Problem to solve
Retype the data below in full, keeping every character as it is.

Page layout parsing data
BEGIN

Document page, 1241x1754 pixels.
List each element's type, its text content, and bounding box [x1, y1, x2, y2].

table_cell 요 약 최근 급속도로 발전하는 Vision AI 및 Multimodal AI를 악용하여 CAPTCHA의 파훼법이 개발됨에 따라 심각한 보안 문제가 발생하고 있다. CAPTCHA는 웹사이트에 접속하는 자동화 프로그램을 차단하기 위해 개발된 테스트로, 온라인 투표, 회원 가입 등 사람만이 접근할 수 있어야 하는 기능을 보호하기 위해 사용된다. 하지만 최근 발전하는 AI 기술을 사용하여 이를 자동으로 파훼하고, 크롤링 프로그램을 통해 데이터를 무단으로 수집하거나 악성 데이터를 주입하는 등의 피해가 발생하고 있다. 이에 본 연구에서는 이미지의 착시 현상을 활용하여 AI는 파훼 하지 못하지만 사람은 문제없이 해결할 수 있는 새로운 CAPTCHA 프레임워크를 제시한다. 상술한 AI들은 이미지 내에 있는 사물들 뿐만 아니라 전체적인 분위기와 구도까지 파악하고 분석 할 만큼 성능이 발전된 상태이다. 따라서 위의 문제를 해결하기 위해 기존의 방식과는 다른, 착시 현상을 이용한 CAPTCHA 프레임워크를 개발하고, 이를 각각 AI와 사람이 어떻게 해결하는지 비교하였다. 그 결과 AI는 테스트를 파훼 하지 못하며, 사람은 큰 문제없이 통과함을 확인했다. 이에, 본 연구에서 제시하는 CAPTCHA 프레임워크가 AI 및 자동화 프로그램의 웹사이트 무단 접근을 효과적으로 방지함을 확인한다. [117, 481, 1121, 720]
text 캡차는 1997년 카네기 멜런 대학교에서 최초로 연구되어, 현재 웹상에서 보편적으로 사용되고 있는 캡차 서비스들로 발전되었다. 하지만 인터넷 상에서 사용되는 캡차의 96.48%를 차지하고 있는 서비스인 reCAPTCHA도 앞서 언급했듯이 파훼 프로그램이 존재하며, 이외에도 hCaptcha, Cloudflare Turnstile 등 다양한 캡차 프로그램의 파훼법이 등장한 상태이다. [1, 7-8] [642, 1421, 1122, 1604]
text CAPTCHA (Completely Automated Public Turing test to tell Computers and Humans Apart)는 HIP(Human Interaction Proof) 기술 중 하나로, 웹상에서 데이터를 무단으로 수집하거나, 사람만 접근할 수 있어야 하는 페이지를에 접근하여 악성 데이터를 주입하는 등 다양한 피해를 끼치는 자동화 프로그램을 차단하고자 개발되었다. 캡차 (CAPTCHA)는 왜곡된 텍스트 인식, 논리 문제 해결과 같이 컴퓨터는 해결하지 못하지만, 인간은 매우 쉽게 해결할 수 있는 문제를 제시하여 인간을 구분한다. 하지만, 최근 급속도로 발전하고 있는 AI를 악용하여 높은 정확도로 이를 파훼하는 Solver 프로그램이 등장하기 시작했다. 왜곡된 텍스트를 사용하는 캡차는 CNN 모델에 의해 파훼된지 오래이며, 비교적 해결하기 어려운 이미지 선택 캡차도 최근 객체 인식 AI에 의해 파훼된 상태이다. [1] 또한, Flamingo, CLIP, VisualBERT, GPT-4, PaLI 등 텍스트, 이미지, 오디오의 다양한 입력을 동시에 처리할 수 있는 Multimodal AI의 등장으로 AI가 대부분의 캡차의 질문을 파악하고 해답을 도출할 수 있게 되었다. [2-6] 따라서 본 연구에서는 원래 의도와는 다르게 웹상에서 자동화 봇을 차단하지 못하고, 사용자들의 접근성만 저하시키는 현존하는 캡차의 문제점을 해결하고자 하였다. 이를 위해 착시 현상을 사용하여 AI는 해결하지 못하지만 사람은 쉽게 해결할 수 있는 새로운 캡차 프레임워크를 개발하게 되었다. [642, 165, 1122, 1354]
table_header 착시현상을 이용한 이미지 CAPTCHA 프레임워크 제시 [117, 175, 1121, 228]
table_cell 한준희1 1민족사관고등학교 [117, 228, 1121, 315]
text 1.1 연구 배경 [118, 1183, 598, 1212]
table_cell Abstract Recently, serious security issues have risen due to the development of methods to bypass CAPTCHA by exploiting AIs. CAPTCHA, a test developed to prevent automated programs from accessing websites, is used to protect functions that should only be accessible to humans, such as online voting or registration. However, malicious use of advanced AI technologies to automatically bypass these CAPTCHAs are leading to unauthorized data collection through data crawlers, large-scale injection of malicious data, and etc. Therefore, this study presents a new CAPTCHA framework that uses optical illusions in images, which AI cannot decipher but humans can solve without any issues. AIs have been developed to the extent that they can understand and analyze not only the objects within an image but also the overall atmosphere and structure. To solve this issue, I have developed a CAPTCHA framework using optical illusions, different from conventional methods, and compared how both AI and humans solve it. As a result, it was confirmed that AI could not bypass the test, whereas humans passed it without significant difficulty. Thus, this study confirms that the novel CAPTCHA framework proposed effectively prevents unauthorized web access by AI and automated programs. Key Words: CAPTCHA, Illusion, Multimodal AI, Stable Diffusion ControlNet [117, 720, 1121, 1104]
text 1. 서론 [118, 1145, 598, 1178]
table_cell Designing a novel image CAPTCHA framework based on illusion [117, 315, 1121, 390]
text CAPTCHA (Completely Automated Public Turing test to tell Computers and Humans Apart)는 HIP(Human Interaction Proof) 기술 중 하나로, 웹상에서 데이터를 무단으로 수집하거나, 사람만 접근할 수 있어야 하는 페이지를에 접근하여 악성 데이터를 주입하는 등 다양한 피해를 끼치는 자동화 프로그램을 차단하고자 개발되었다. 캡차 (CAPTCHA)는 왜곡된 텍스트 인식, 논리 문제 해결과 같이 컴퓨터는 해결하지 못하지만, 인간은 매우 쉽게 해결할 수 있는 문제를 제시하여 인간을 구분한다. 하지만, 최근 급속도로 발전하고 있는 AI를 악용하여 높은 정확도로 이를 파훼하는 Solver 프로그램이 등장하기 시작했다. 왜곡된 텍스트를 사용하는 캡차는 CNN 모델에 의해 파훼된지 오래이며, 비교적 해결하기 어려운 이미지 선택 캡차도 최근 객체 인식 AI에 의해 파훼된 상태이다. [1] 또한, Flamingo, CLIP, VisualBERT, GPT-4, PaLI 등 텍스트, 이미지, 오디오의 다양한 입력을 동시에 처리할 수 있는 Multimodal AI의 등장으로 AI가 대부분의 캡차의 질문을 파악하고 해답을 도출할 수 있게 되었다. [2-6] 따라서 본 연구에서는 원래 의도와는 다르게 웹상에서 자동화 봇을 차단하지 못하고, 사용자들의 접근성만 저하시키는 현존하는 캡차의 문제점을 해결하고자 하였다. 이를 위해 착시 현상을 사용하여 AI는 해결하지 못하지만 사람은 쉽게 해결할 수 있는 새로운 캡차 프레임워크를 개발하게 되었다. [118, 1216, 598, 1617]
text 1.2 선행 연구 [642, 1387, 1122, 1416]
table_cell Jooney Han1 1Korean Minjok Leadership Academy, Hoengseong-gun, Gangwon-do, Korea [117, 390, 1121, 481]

END

Response to this task
Document page, 1241x1754 pixels.
List each element's type, its text content, and bounding box [x1, y1, x2, y2].

table_cell 요 약 최근 급속도로 발전하는 Vision AI 및 Multimodal AI를 악용하여 CAPTCHA의 파훼법이 개발됨에 따라 심각한 보안 문제가 발생하고 있다. CAPTCHA는 웹사이트에 접속하는 자동화 프로그램을 차단하기 위해 개발된 테스트로, 온라인 투표, 회원 가입 등 사람만이 접근할 수 있어야 하는 기능을 보호하기 위해 사용된다. 하지만 최근 발전하는 AI 기술을 사용하여 이를 자동으로 파훼하고, 크롤링 프로그램을 통해 데이터를 무단으로 수집하거나 악성 데이터를 주입하는 등의 피해가 발생하고 있다. 이에 본 연구에서는 이미지의 착시 현상을 활용하여 AI는 파훼 하지 못하지만 사람은 문제없이 해결할 수 있는 새로운 CAPTCHA 프레임워크를 제시한다. 상술한 AI들은 이미지 내에 있는 사물들 뿐만 아니라 전체적인 분위기와 구도까지 파악하고 분석 할 만큼 성능이 발전된 상태이다. 따라서 위의 문제를 해결하기 위해 기존의 방식과는 다른, 착시 현상을 이용한 CAPTCHA 프레임워크를 개발하고, 이를 각각 AI와 사람이 어떻게 해결하는지 비교하였다. 그 결과 AI는 테스트를 파훼 하지 못하며, 사람은 큰 문제없이 통과함을 확인했다. 이에, 본 연구에서 제시하는 CAPTCHA 프레임워크가 AI 및 자동화 프로그램의 웹사이트 무단 접근을 효과적으로 방지함을 확인한다. [117, 481, 1121, 720]
text 캡차는 1997년 카네기 멜런 대학교에서 최초로 연구되어, 현재 웹상에서 보편적으로 사용되고 있는 캡차 서비스들로 발전되었다. 하지만 인터넷 상에서 사용되는 캡차의 96.48%를 차지하고 있는 서비스인 reCAPTCHA도 앞서 언급했듯이 파훼 프로그램이 존재하며, 이외에도 hCaptcha, Cloudflare Turnstile 등 다양한 캡차 프로그램의 파훼법이 등장한 상태이다. [1, 7-8] [642, 1421, 1122, 1604]
text CAPTCHA (Completely Automated Public Turing test to tell Computers and Humans Apart)는 HIP(Human Interaction Proof) 기술 중 하나로, 웹상에서 데이터를 무단으로 수집하거나, 사람만 접근할 수 있어야 하는 페이지를에 접근하여 악성 데이터를 주입하는 등 다양한 피해를 끼치는 자동화 프로그램을 차단하고자 개발되었다. 캡차 (CAPTCHA)는 왜곡된 텍스트 인식, 논리 문제 해결과 같이 컴퓨터는 해결하지 못하지만, 인간은 매우 쉽게 해결할 수 있는 문제를 제시하여 인간을 구분한다. 하지만, 최근 급속도로 발전하고 있는 AI를 악용하여 높은 정확도로 이를 파훼하는 Solver 프로그램이 등장하기 시작했다. 왜곡된 텍스트를 사용하는 캡차는 CNN 모델에 의해 파훼된지 오래이며, 비교적 해결하기 어려운 이미지 선택 캡차도 최근 객체 인식 AI에 의해 파훼된 상태이다. [1] 또한, Flamingo, CLIP, VisualBERT, GPT-4, PaLI 등 텍스트, 이미지, 오디오의 다양한 입력을 동시에 처리할 수 있는 Multimodal AI의 등장으로 AI가 대부분의 캡차의 질문을 파악하고 해답을 도출할 수 있게 되었다. [2-6] 따라서 본 연구에서는 원래 의도와는 다르게 웹상에서 자동화 봇을 차단하지 못하고, 사용자들의 접근성만 저하시키는 현존하는 캡차의 문제점을 해결하고자 하였다. 이를 위해 착시 현상을 사용하여 AI는 해결하지 못하지만 사람은 쉽게 해결할 수 있는 새로운 캡차 프레임워크를 개발하게 되었다. [642, 165, 1122, 1354]
table_header 착시현상을 이용한 이미지 CAPTCHA 프레임워크 제시 [117, 175, 1121, 228]
table_cell 한준희1 1민족사관고등학교 [117, 228, 1121, 315]
text 1.1 연구 배경 [118, 1183, 598, 1212]
table_cell Abstract Recently, serious security issues have risen due to the development of methods to bypass CAPTCHA by exploiting AIs. CAPTCHA, a test developed to prevent automated programs from accessing websites, is used to protect functions that should only be accessible to humans, such as online voting or registration. However, malicious use of advanced AI technologies to automatically bypass these CAPTCHAs are leading to unauthorized data collection through data crawlers, large-scale injection of malicious data, and etc. Therefore, this study presents a new CAPTCHA framework that uses optical illusions in images, which AI cannot decipher but humans can solve without any issues. AIs have been developed to the extent that they can understand and analyze not only the objects within an image but also the overall atmosphere and structure. To solve this issue, I have developed a CAPTCHA framework using optical illusions, different from conventional methods, and compared how both AI and humans solve it. As a result, it was confirmed that AI could not bypass the test, whereas humans passed it without significant difficulty. Thus, this study confirms that the novel CAPTCHA framework proposed effectively prevents unauthorized web access by AI and automated programs. Key Words: CAPTCHA, Illusion, Multimodal AI, Stable Diffusion ControlNet [117, 720, 1121, 1104]
text 1. 서론 [118, 1145, 598, 1178]
table_cell Designing a novel image CAPTCHA framework based on illusion [117, 315, 1121, 390]
text CAPTCHA (Completely Automated Public Turing test to tell Computers and Humans Apart)는 HIP(Human Interaction Proof) 기술 중 하나로, 웹상에서 데이터를 무단으로 수집하거나, 사람만 접근할 수 있어야 하는 페이지를에 접근하여 악성 데이터를 주입하는 등 다양한 피해를 끼치는 자동화 프로그램을 차단하고자 개발되었다. 캡차 (CAPTCHA)는 왜곡된 텍스트 인식, 논리 문제 해결과 같이 컴퓨터는 해결하지 못하지만, 인간은 매우 쉽게 해결할 수 있는 문제를 제시하여 인간을 구분한다. 하지만, 최근 급속도로 발전하고 있는 AI를 악용하여 높은 정확도로 이를 파훼하는 Solver 프로그램이 등장하기 시작했다. 왜곡된 텍스트를 사용하는 캡차는 CNN 모델에 의해 파훼된지 오래이며, 비교적 해결하기 어려운 이미지 선택 캡차도 최근 객체 인식 AI에 의해 파훼된 상태이다. [1] 또한, Flamingo, CLIP, VisualBERT, GPT-4, PaLI 등 텍스트, 이미지, 오디오의 다양한 입력을 동시에 처리할 수 있는 Multimodal AI의 등장으로 AI가 대부분의 캡차의 질문을 파악하고 해답을 도출할 수 있게 되었다. [2-6] 따라서 본 연구에서는 원래 의도와는 다르게 웹상에서 자동화 봇을 차단하지 못하고, 사용자들의 접근성만 저하시키는 현존하는 캡차의 문제점을 해결하고자 하였다. 이를 위해 착시 현상을 사용하여 AI는 해결하지 못하지만 사람은 쉽게 해결할 수 있는 새로운 캡차 프레임워크를 개발하게 되었다. [118, 1216, 598, 1617]
text 1.2 선행 연구 [642, 1387, 1122, 1416]
table_cell Jooney Han1 1Korean Minjok Leadership Academy, Hoengseong-gun, Gangwon-do, Korea [117, 390, 1121, 481]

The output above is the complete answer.